While the exact timeline of her visits to Maine remains to be reconstructed (did Gilman invite her to Northeast Harbor?) she likely began visiting Maine on behalf of the USGS shortly after her appointment as assistant geology. She visited the Damariscotta region around 1898, and corresponded with William Crosby, who previously studied the geology of Frenchman Bay.

Her report on Mount Desert was published in 1919, and reprinted by the Joint Path Committee of the Village Improvement Societies. It contains photographs by William C. Alden taken in 1907.

Bascom was a mentor to many, including Wildflowers of Mount Desert Island author Edgar Theodore Wherry, who was her assistant at USGS. She trained numerous female geologists to think critically and communicate their findings.

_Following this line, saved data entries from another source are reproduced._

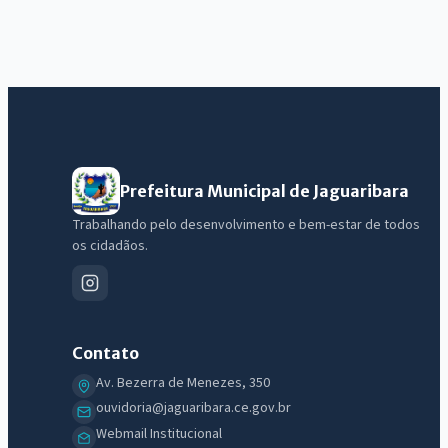
Prefeitura Municipal de Jaguaribara
Trabalhando pelo desenvolvimento e bem-estar de todos
IntGest AI
os cidadãos.
AI
Assistente do Portal
Olá. Pergunte sobre serviços, notícias, legislação, Diário Oficial,
Contato
licitações, estrutura ou transparência do município.
Av. Bezerra de Menezes, 350
Licitações abertas
Carta de serviços
Diário Oficial
ouvidoria@jaguaribara.ce.gov.br
Webmail Institucional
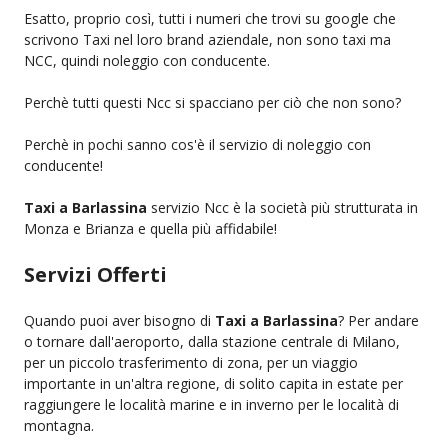
Esatto, proprio così, tutti i numeri che trovi su google che
scrivono Taxi nel loro brand aziendale, non sono taxi ma
NCC, quindi noleggio con conducente.
Perchè tutti questi Ncc si spacciano per ciò che non sono?
Perchè in pochi sanno cos'è il servizio di noleggio con
conducente!
Taxi a Barlassina
servizio Ncc è la società più strutturata in
Monza e Brianza e quella più affidabile!
Servizi Offerti
Quando puoi aver bisogno di
Taxi a Barlassina
? Per andare
o tornare dall'aeroporto, dalla stazione centrale di Milano,
per un piccolo trasferimento di zona, per un viaggio
importante in un'altra regione, di solito capita in estate per
raggiungere le località marine e in inverno per le località di
montagna.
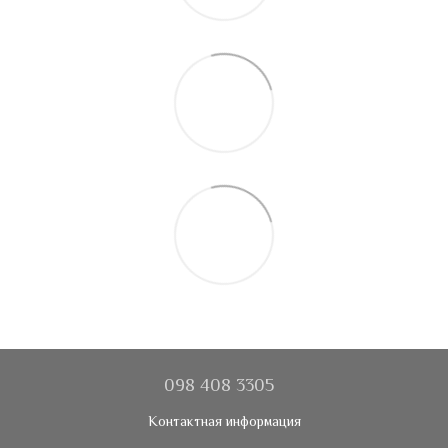
098 408 3305
Контактная информация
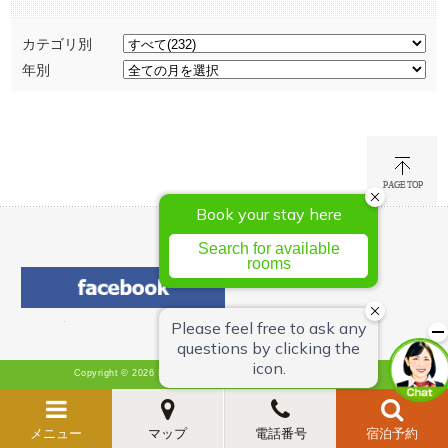
カテゴリ別
年別
Copyright © 2026 Hotel Green Chain Sendai All Rights Reserved.
メニュー
マップ
電話番号
宿泊予約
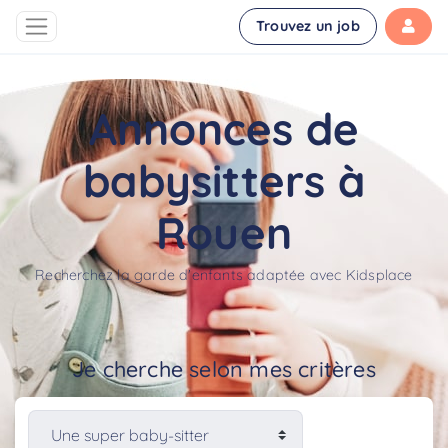
Trouvez un job
Annonces de
babysitters à
Rouen
Recherchez la garde d'enfants adaptée avec Kidsplace
Je cherche selon mes critères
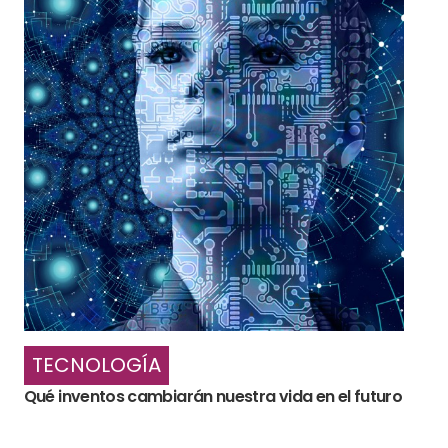
TECNOLOGÍA
Qué inventos cambiarán nuestra vida en el futuro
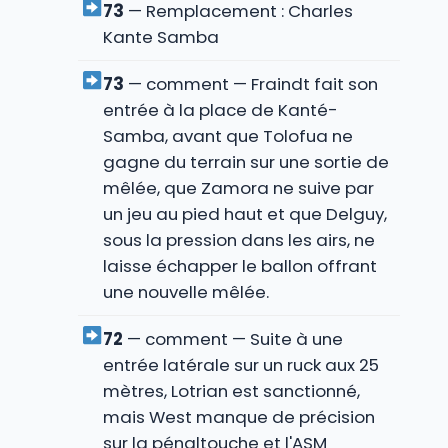
73
— Remplacement : Charles
Kante Samba
73
— comment — Fraindt fait son
entrée à la place de Kanté-
Samba, avant que Tolofua ne
gagne du terrain sur une sortie de
mêlée, que Zamora ne suive par
un jeu au pied haut et que Delguy,
sous la pression dans les airs, ne
laisse échapper le ballon offrant
une nouvelle mêlée.
72
— comment — Suite à une
entrée latérale sur un ruck aux 25
mètres, Lotrian est sanctionné,
mais West manque de précision
sur la pénaltouche et l'ASM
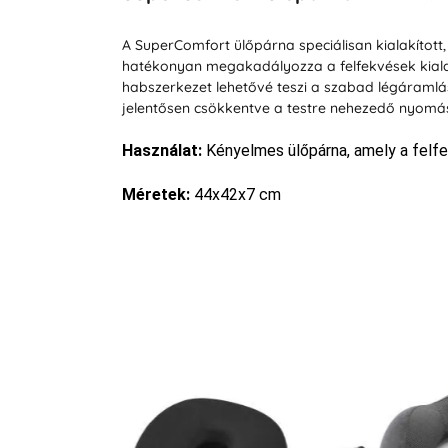
A SuperComfort ülőpárna speciálisan kialakított, k
hatékonyan megakadályozza a felfekvések kialaku
habszerkezet lehetővé teszi a szabad légáramlást
jelentősen csökkentve a testre nehezedő nyomást. 
Használat:
Kényelmes ülőpárna, amely a felfe
Méretek:
44x42x7 cm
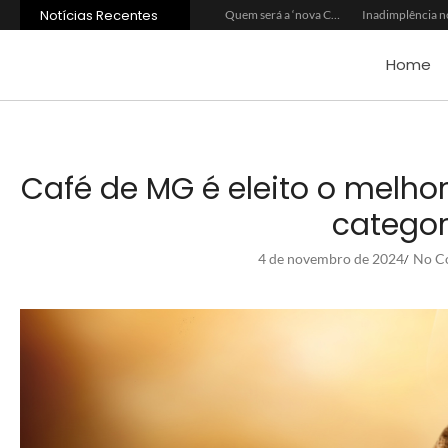
Notícias Recentes
Agroleite 2026 abre com anúncio do curso de Medicina Veterinária e R$ 215 milhões em investimentos
Carne: Menor demanda da China exige reforço da diplomacia e inovação
Quem será a ‘nova China’ do agro quando o apetite de Pequim acabar?
Home
Café de MG é eleito o melhor
categor
4 de novembro de 2024
No C
/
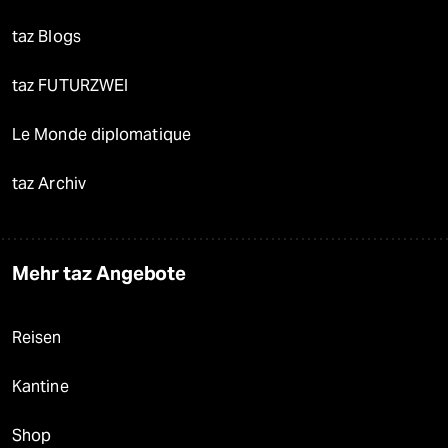
taz Blogs
taz FUTURZWEI
Le Monde diplomatique
taz Archiv
Mehr taz Angebote
Reisen
Kantine
Shop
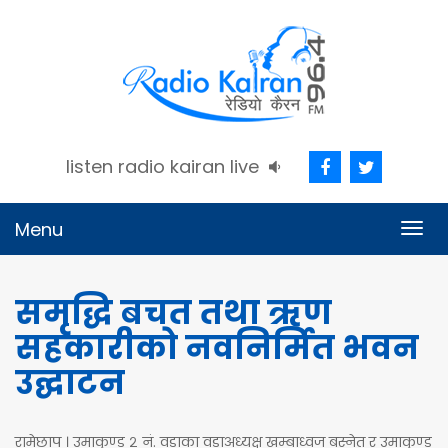
listen radio kairan live
Menu
Togg
navig
समृद्धि बचत तथा ऋण
सहकारीको नवनिर्मित भवन
उद्घाटन
रामेछाप । उमाकुण्ड २ नं. वडाका वडाअध्यक्ष खम्बाध्वज बस्नेत र उमाकुण्ड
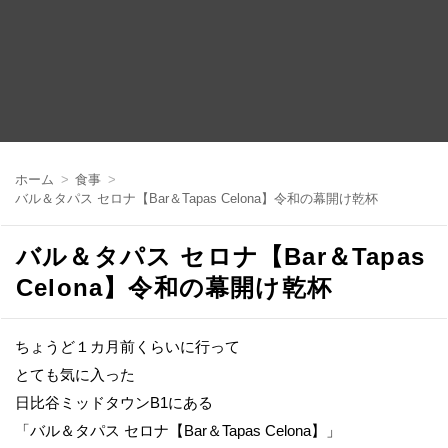
コ
ン
ホーム
食事
テ
バル＆タパス セロナ【Bar＆Tapas Celona】令和の幕開け乾杯
ン
ツ
へ
バル＆タパス セロナ【Bar＆Tapas
移
動
Celona】令和の幕開け乾杯
ちょうど１カ月前くらいに行って
とても気に入った
日比谷ミッドタウンB1にある
「バル＆タパス セロナ【Bar＆Tapas Celona】」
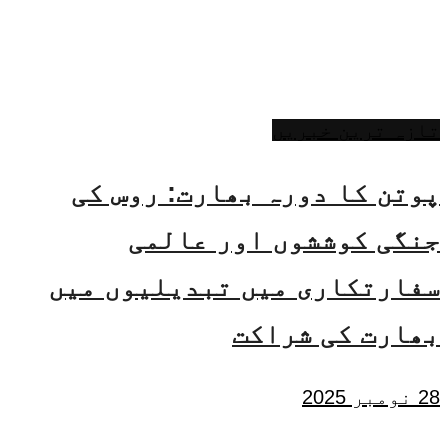
تازہ ترین خبریں
پوتن کا دورہ بھارت: روس کی
جنگی کوششوں اور عالمی
سفارتکاری میں تبدیلیوں میں
بھارت کی شراکت
28 نومبر 2025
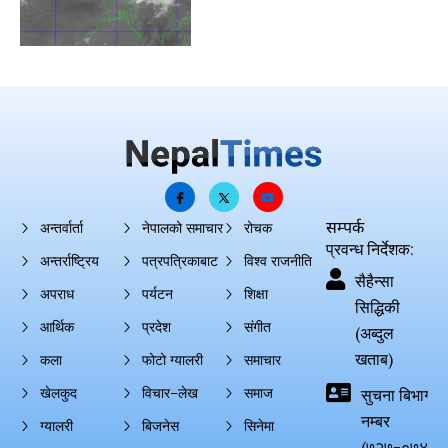
सम्पर्क
अन्तर्वार्ता
नेपालको समाचार
रोचक
प्रवन्ध निर्देशक:
अन्तर्राष्ट्रिय
पत्रपत्रिकाबाट
विश्व राजनीति
सैहैन्सा
अपराध
पर्यटन
शिक्षा
सिद्धिकी
आर्थिक
प्रदेश
संगीत
(अब्दुल
खताब)
कला
फोटो ग्यालरी
समाचार
खेलकुद
विचार–लेख
समाज
सुचना बिभाग दर्
नम्बर
ग्यालरी
बिजनेस
सिनेमा
(७२७-०७४-०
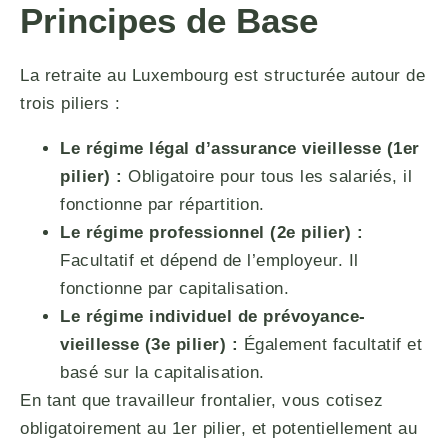
Principes de Base
La retraite au Luxembourg est structurée autour de
trois piliers :
Le régime légal d’assurance vieillesse (1er
pilier) :
Obligatoire pour tous les salariés, il
fonctionne par répartition.
Le régime professionnel (2e pilier) :
Facultatif et dépend de l’employeur. Il
fonctionne par capitalisation.
Le régime individuel de prévoyance-
vieillesse (3e pilier) :
Également facultatif et
basé sur la capitalisation.
En tant que travailleur frontalier, vous cotisez
obligatoirement au 1er pilier, et potentiellement au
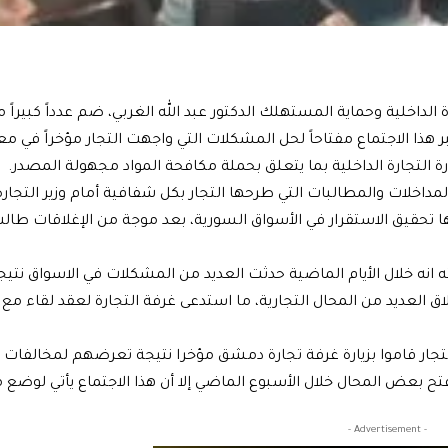
الداخلية وحماية المستهلك الدكتور عبد الله الغربي، ضم عدداً كبيراً م
هذا الاجتماع مفتاحاً لحل المشكلات التي واجهت التجار مؤخراً في 
ارة التجارة الداخلية بما يتعلق بحملة مكافحة المواد مجهولة المصدر.
مداخلات والمطالبات التي طرحها التجار بكل شفافية أمام وزير التجارة
تحقيق الاستقرار في الأسواق السورية، بعد موجة من الإغلاقات طالت 
انه خلال الأيام الماضية حدثت العديد من المشكلات في الاسواق نتيج
اق العديد من المحال التجارية، ما استدعى غرفة التجارة لعقد لقاء مع و
ار قاموا بزيارة غرفة تجارة دمشق مؤخرا نتيجة تعرضهم لمخالفات ت
ح بعض المحال خلال الأسبوع الماضي إلا أن هذا الاجتماع يأتي لوضع 
- Advertisement -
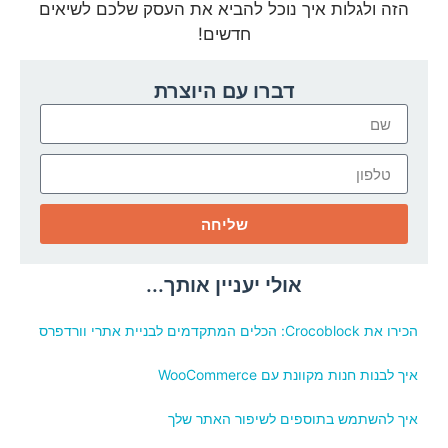
הזה ולגלות איך נוכל להביא את העסק שלכם לשיאים
חדשים!
דברו עם היוצרת
שליחה
אולי יעניין אותך...
הכירו את Crocoblock: הכלים המתקדמים לבניית אתרי וורדפרס
איך לבנות חנות מקוונת עם WooCommerce
איך להשתמש בתוספים לשיפור האתר שלך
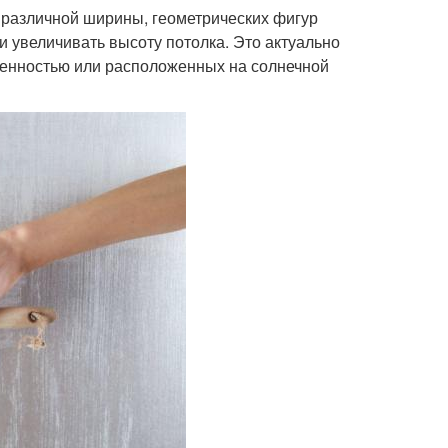
 различной ширины, геометрических фигур
 увеличивать высоту потолка. Это актуально
щенностью или расположенных на солнечной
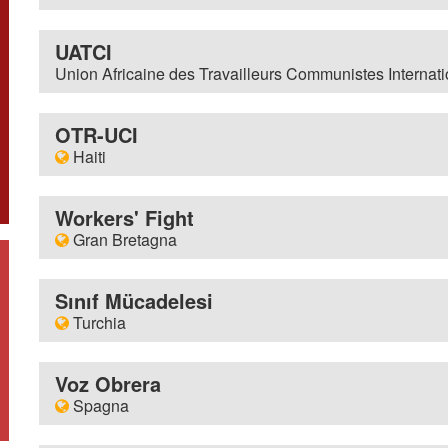
Contatto e-mail
contact
lutte-ouvriere.org
Indirizzo
M. Philippe Anaïs - 1111 Rés
Settimanale
Lutte Ouvrière
UATCI
Guadeloupe
BP 821 - 97258 Fort-de-Fran
Union Africaine des Travailleurs Communistes Internati
Mensile
Lutte de Classe
Sito Internet
https://combat-ouvrier.com/
Opuscoli
Exposés du Cercle Léon Tro
Indirizzo
PAT - BP 42 - 92114 Clichy 
Contatto e-mail
redaction
combat-ouvrier.ne
OTR-UCI
Occasionale
Autres textes en français
Sito Internet
http://www.uatci.org
Haiti
Bimensile
Combat Ouvrier
Traduzioni
Translations into English
Mensile
Le pouvoir aux travailleurs
Indirizzo
BP 2074 - Port-au-Prince - Ha
Documenti in italiano
Workers' Fight
Documentos en español
Contatto e-mail
vdtravailleurs
yahoo.fr
Mensual Lucha de Clase (1
Gran Bretagna
Ins Deutsche übersetzte Tex
Mensile
La Voix des Travailleurs
Indirizzo
Материалы на русском язы
BM Workers' Fight - Londo
Sınıf Mücadelesi
Türkçe yayınlar
Contatto e-mail
contact
w-fight.org
Mensual LDC trilingüe (1986
Turchia
Τα έγγραφα στην ελλην
Editoriali
Workers' Fight workplace bull
النصوص باللغة العربية
Indirizzo
BM ICLC - London WC1N 3XX
文字中文
Quarterly
Class Struggle
Voz Obrera
Sito Internet
http://www.sinifmucadelesi.n
رجمه‌های متون به زبان فارسی
Spagna
Mensile
Workers' Fight monthly
Mensile
Sınıf Mücadelesi
Opuscoli
Internationalist Communist 
Indirizzo
Apartado de Correos 10210 -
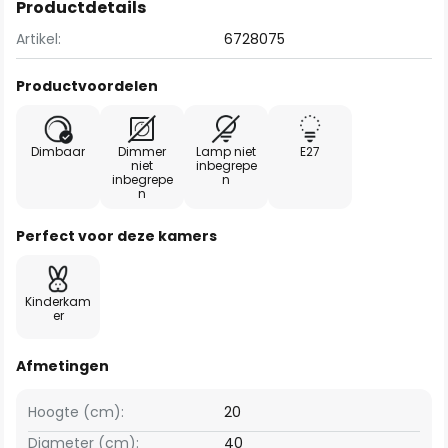
Productdetails
Artikel:
6728075
Productvoordelen
Dimbaar
Dimmer
Lamp niet
E27
niet
inbegrepe
inbegrepe
n
n
Perfect voor deze kamers
Kinderkam
er
Afmetingen
Hoogte (cm):
20
Diameter (cm):
40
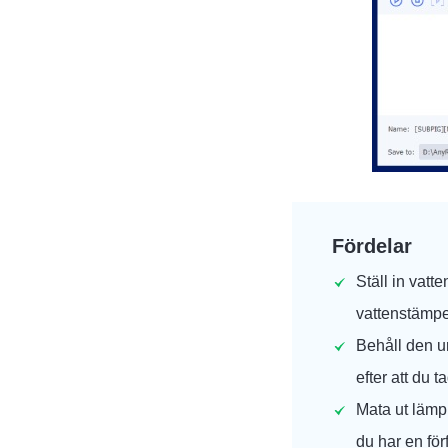
Fördelar
Ställ in vat
vattenstämpel
Behåll den u
efter att du t
Mata ut lämpl
du har en för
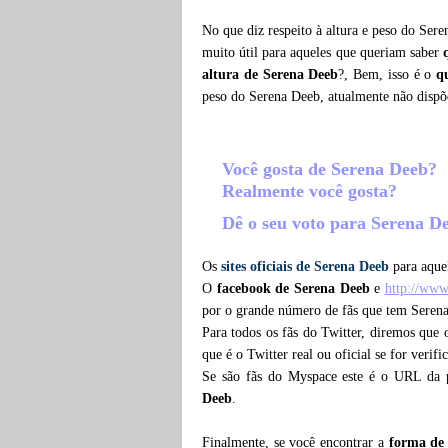
No que diz respeito à altura e peso do Ser
muito útil para aqueles que queriam saber
altura de Serena Deeb
?, Bem, isso é o
q
peso do Serena Deeb, atualmente não disp
Você gosta de Serena Deeb?
Realmente você gosta?
Dê o seu voto para Serena D
Os
sites oficiais de Serena Deeb
para aquel
O
facebook de Serena Deeb
e
http://ww
por o grande número de fãs que tem Seren
Para todos os fãs do Twitter, diremos que
que é o Twitter real ou oficial se for verif
Se são fãs do Myspace este é o URL da
Deeb
.
Finalmente, se você encontrar a
forma de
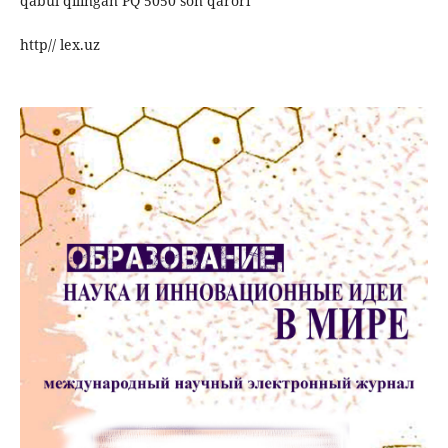
qabul qilingan PQ 5050 son qarori
http// lex.uz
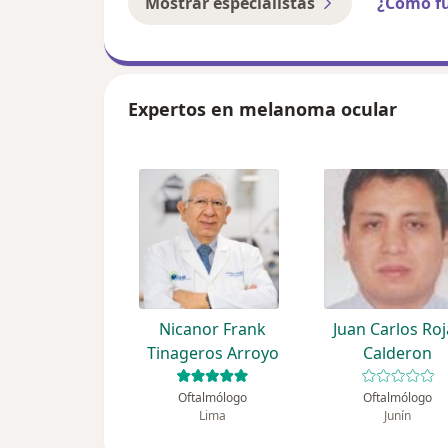
Mostrar especialistas
¿Cómo f
Expertos en melanoma ocular
Nicanor Frank
Juan Carlos Roj
Tinageros Arroyo
Calderon
Oftalmólogo
Oftalmólogo
Lima
Junín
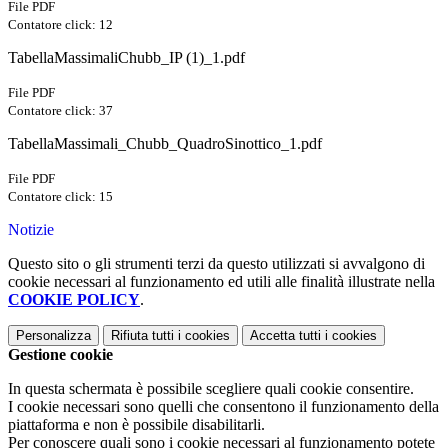
File PDF
Contatore click: 12
TabellaMassimaliChubb_IP (1)_1.pdf
File PDF
Contatore click: 37
TabellaMassimali_Chubb_QuadroSinottico_1.pdf
File PDF
Contatore click: 15
Notizie
Questo sito o gli strumenti terzi da questo utilizzati si avvalgono di
cookie necessari al funzionamento ed utili alle finalità illustrate nella
COOKIE POLICY
.
Personalizza
Rifiuta tutti
i cookies
Accetta tutti
i cookies
Gestione cookie
In questa schermata è possibile scegliere quali cookie consentire.
I cookie necessari sono quelli che consentono il funzionamento della
piattaforma e non è possibile disabilitarli.
Per conoscere quali sono i cookie necessari al funzionamento potete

“When any woman manifests an interest in the science [of geology] I am always glad to tell her of its possibilities and she makes her own choice. Not only must a girl have the mental aptitude for scientific research, but also physical strength and great physical courage. Then too she must be strong in the conviction that it is the work she really wants to do,” wrote Bascom.

Florence Bascom did not cook, or iron. She was restless and independent. She loved horses and dogs. She retired in 1928 to the Berkshires in western Massachusetts.

She was also, apparently, a poet. This verse is contained in the collection of Florence Bascom Papers at Smith College.

The Hut
A hut and a tree
And a hill for me!
A dog, a horse, and upland meadows,
And I’ll ask no thing
Of man or king
Save to clear away their shadows.

References

Florence Bascom Papers, Sophia Smith Collection, Smith College, Northampton, MA.

Bascom, F. 1899. On some dikes in the vicinity of Johns Bay, Maine. American Geologist 23(5):273-280.

Bascom, F. 1919. The Geology of Mount Desert Island (revised and reprinted). Joint Path Committee of the Village Improvement Societies of Mount Desert Island.

Clary, R.M., and J.H. Wandersee. 2007. Great expectations: Florence Bascom (1842-1945) and the education of early US women geologists, pp. 123-135 in The Role of Women in the History of Geology (Burek, C.V., and B. Higgs, editors). London, UK: The Geological Society of London.

Smith, I.F. 1981. The Stone Lady: A Memoir of Florence Bascom. Bryn Mawr College.